Yes, if the therapy focuses on repetitive internal rotation exercises that further compress the subcoracoid space.

4. What is the "coracohumeral distance"?

It is the space between the tip of the coracoid process and the humeral head. A distance of less than 6-7mm is often correlated with impingement.

5. Are corticosteroid injections curative?

They are primarily anti-inflammatory. If the underlying anatomical impingement is not addressed, the pain may return once the medication wears off.
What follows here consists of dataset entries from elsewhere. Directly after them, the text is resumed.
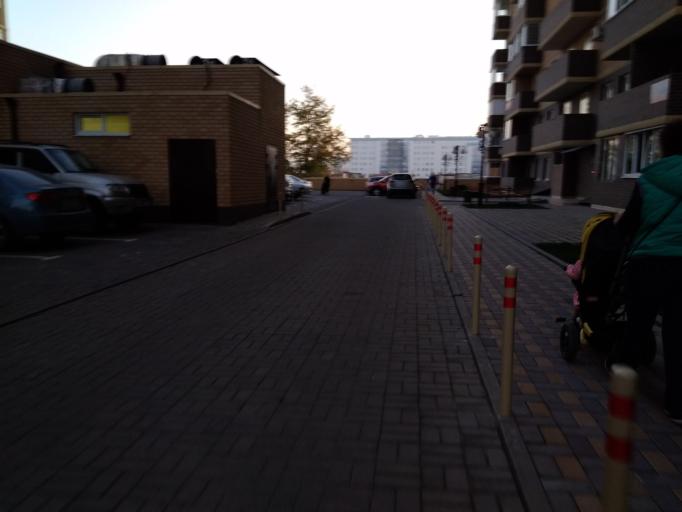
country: RU
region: Krasnodarskiy
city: Krasnodar
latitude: 45.0778
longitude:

6. Does this condition lead to frozen shoulder?

If left untreated, chronic pain can lead to guarding and secondary adhesive capsulitis (frozen shoulder).

7. What is the recovery time after a coracoplasty?

Return to full activity usually takes 3 to 6 months, depending on the patient's occupation and athletic goals.

8. Is ultrasound better than MRI for this condition?

Ultrasound is better for dynamic, real-time assessment, while MRI is better for evaluating the entire joint, including the labrum and the quality of the muscle/tendon tissue.

9. Can subcoracoid bursitis be caused by sleeping position?

Yes, sleeping on the affected side can chronically compress the subcoracoid space, leading to bursal inflammation.

10. Is surgery always successful?

Surgery is highly effective for mechanical impingement, but success depends on accurate patient selection and proper post-operative rehabilitation.


10. Summary Table for Clinicians

Feature Subcoracoid Bursitis
Primary Complaint Deep anterior shoulder pain
Key Physical Sign Pain with forced adduction/internal rotation
Imaging of Choice MRI (or Ultrasound)
First-Line Treatment Activity mod, NSAIDs, PT
Surgical Option Coracoplasty/Bursectomy
Return to Sport 3-6 months post-op

Disclaimer: This guide is intended for clinical education purposes. Always correlate findings with patient history and direct clinical examination.